Fredrik Wackå posted an entry related to the rise of blog consultancies that are appearing in the marketplace. In "Internal Blogging More In Focus - Blog Consultants Beware", Wackå makes the following statement about the dangers of pushing for the introduction of corporate weblogs.
It's one thing to for example build a personal brand with blogging for an individual. It's an entirely different thing to try to change corporate culture, working methods and so on with blogging as one of many tools. Where a good writer and decent businessman can build a blog consultancy to do the first, it takes strategic organizational and communicative competence to do the other.
I'm going to go out on a limb and agree with him here, although I'm sure everyone in the professional blogging consultancy market will disagree. Fredrik's point here, I think, is that weblogging is not just a technology that's introduced into the information ecology. There are aspects about weblog publishing that are directly related to how one views there place in the company and its culture. The point is well made in a comment left by Agile:
My experience is that corporate employees exhibit risk-averse behaviour in word and deed. In spite of the fact that the upper management will exhort iniative and outspokenness amongst staff. Because middle management will in turn punish such behaviour severely. Everybody knows that. So internal blogging will equally be a very sanitized version of what could and should be said.
Corporate blogs are effective and relevant when they're organically created out of a need to share from the grassroots, and not merely from a mandate chucked down from the C levels. It is, however, important to have the support of higher-ups for a weblogging culture to emerge. His point about lower-level employees avoiding the risk of stirring the waters or inviting criticism sounds acutely attuned to the type of behavior that tends to exist in large corporations.
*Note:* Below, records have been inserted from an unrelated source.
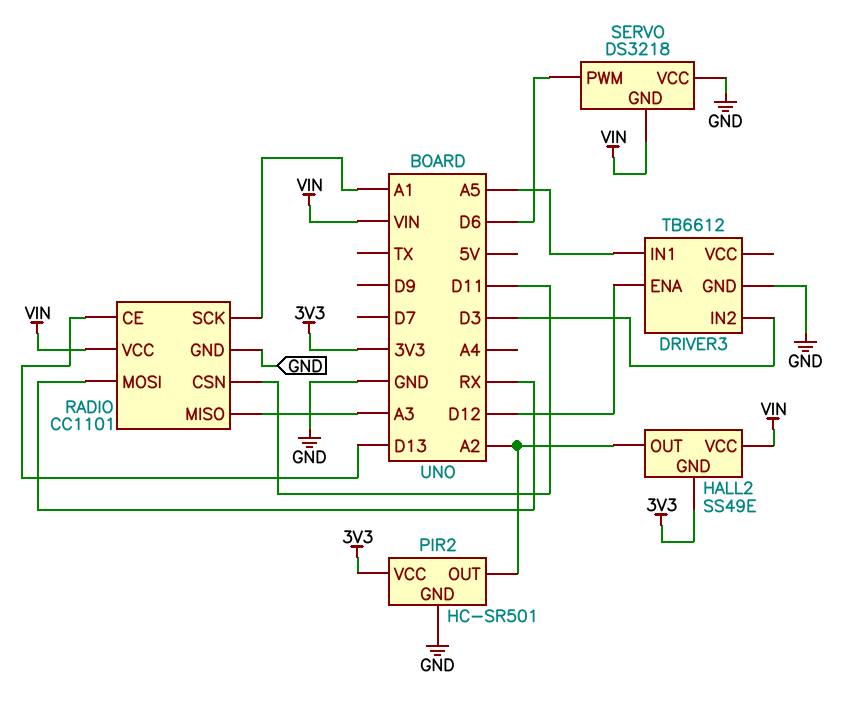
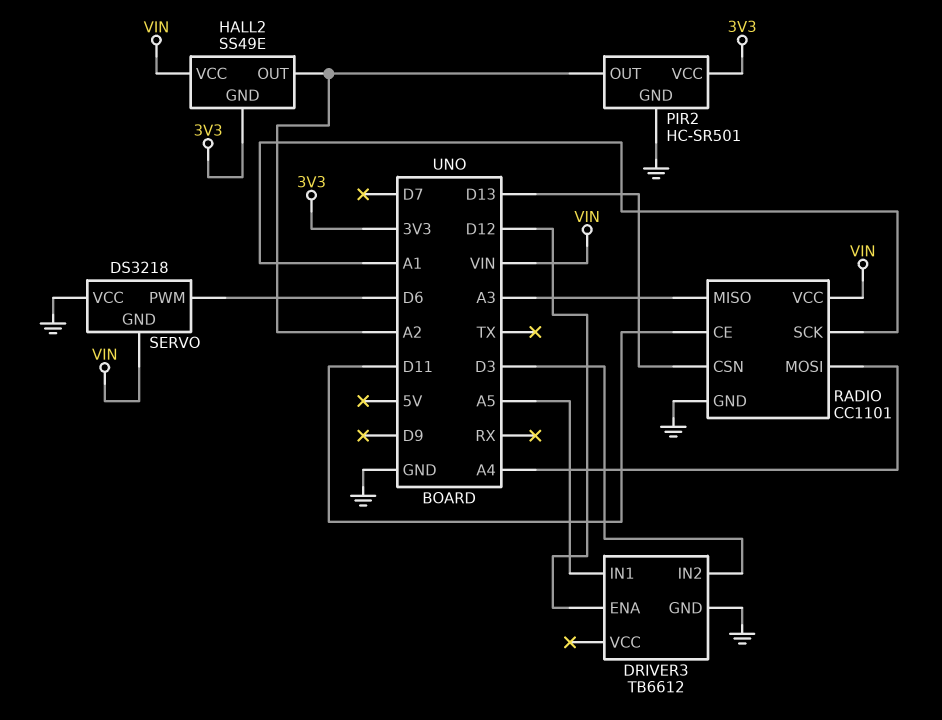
RADIO pin CE: D13 -> D11
RADIO pin CSN: D11 -> D13
RADIO pin MOSI: RX -> A4

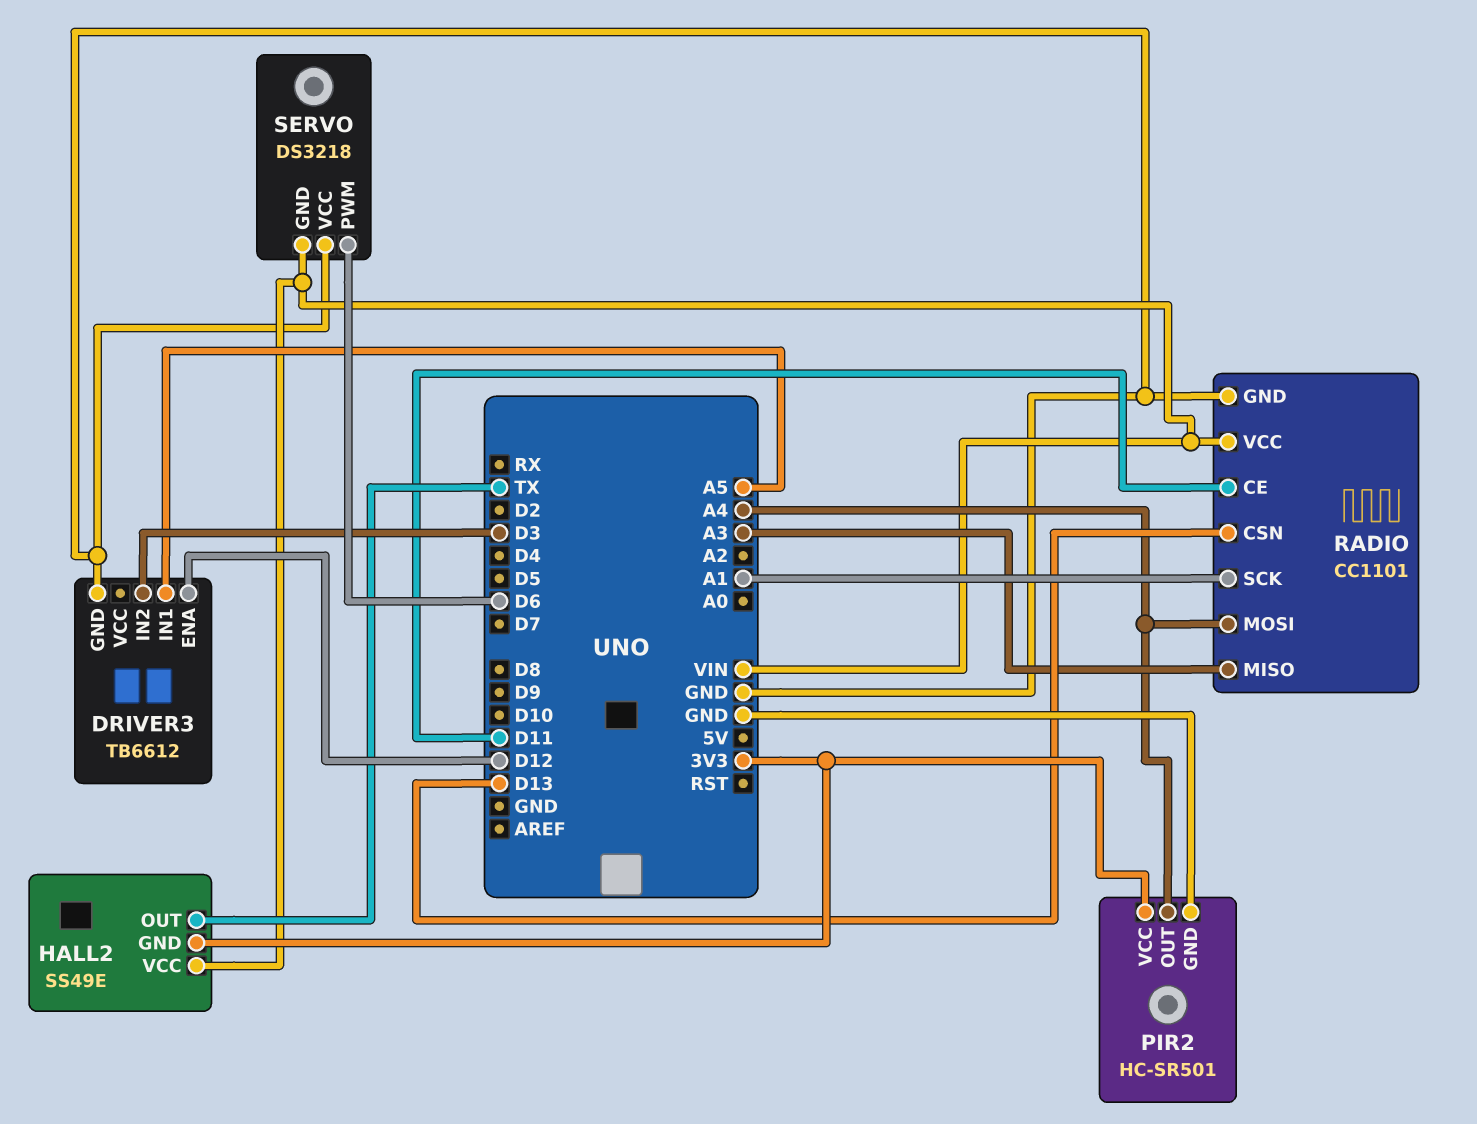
HALL2 pin OUT: A2 -> TX
PIR2 pin OUT: A2 -> A4

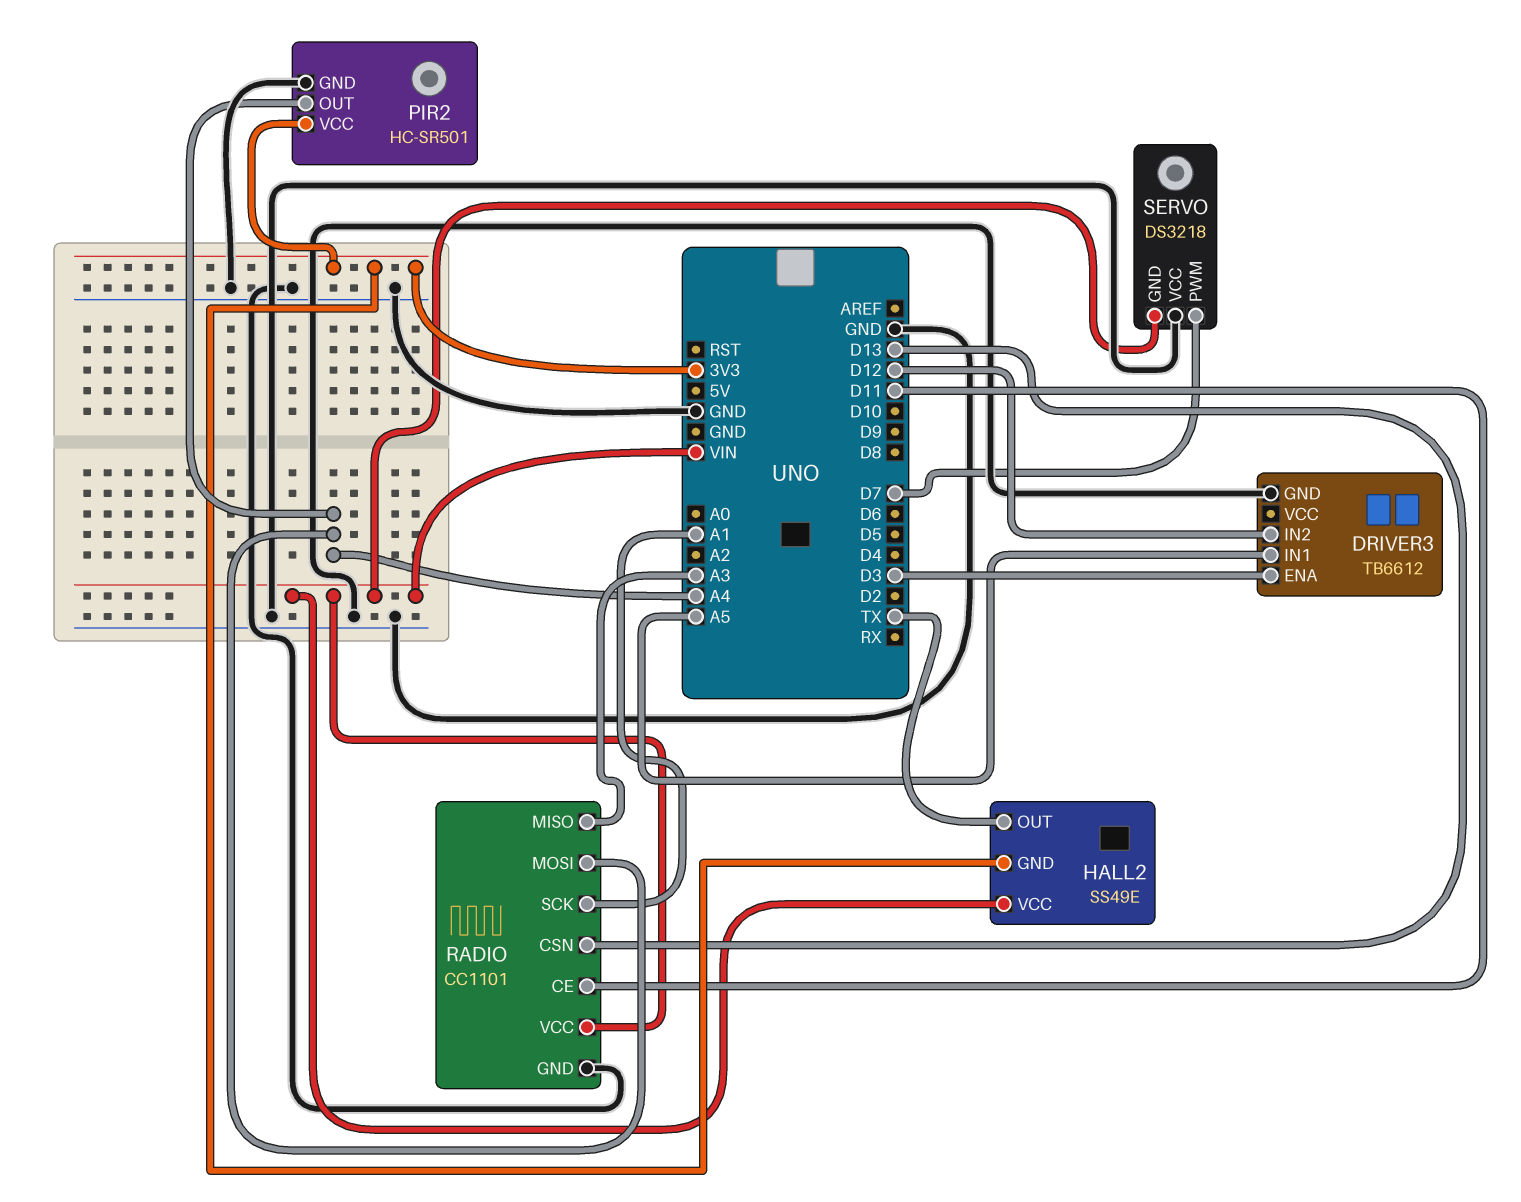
DRIVER3 pin ENA: D12 -> D3
DRIVER3 pin IN2: D3 -> D12
SERVO pin PWM: D6 -> D7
Because of lack of support or fear of reprisal for openness, people may tend to do as little as possible to keep their job and as much as possible to maintain the status quo. If the status quo has not included openly sharing/publishing information, then the shift to blogging will be pretty significant.
I'll reiterate again a point I made in past presentations about the importance of diversity and decentralization in the information ecology. For blogging to be useful, it has to grow out of one's own expressed needs to share. This keeps ownership close to the blogger and makes the probability of sustainability and success greater. I don't think you can effectively incentivize blogging from above. You can create policy to support an open environment for communication. You can create a technology platform to ease people into the tools to publish. But the real incentives to publish what one knows must come from the author. For the blog author to communicate genuinely and directly, they have to be willing and able to do so. This is the tipping point you are looking for. When the culture exists to allow people to feel comfortable to blog, probability exists that blogging may succeed in the company. If a consultant sells you on a technology platform, but fails to discuss users, the ecology of prospective corporate bloggers and their culture, they're selling you snake oil. The only up side to buying into a technology such as weblogging without having these discussions, however, is that you won't have to pay the huge pricetags that we saw with KM packages in the last 5 years.
I'm saying all of this above because I think the emergence of the business blogging industry is very much directed by the writing of those who are keenly attuned to the possibilities afforded to companies by this format. On the buying side, there are many high level management folks within companies that are buying the "blogs will help your company" sales pitches. But consultancies and prospective corporate customers should be aware that in your needs assessment and discovery process, the aspect of culture cannot be overlooked. Otherwise, all we are doing is packaging corporate messages, rather than allowing true conversations (in the spirit of the ClueTrain) to emerge.
Comments
01/26/05 @ 09:05
Something from this post just reminded me of a comment I heard a KM solution vendor offer at a knowledge management round table I attended about 4 years ago. The vendor was a sponsor of the roundtable, so they got to elevator pitch us their product.
Basically, the guy, an executive at the company, tells us all that they have a truly great product that will revolutionize the way we do knowledge management, but that for it to work we have to build incentives into the process. The examples he gave included directly correlating bonuses with participation in the knowledge sharing process.
I have to say that this is one of the worse ideas I've ever heard of and is so focussed on near term goals that while it effectively guarantees participation, it probably also guarantees problems in terms of genuineness of information and sustainability of the process. I liken it to the reward system used on children. If you give people something they want now, they are likely to show you how fast they can perform to get the reward. But over time, their ability to perform for the reward will become more important than the deeper understanding and gratification of the performing the tasks of their job. In the case of knowledge workers, the result may be that these people become automatons, working by rote and pushing innovation aside. All for some immediate monetary reward.
I think this is a tricky proposition. We're talking about possible damages to innovation in a company. It would be better, in many ways, to do nothing than to insert an information sharing process into the organization and mandate it without first undersatnding the needs of employees and getting them to buy into the idea. It's necessary, therefore, to evangelize an important idea such as information sharing, to openly communicate why you believe in it, and to let people respond to you. Then, in my opinion, to be effective in the long term you can only make policies that support openness and lead by example.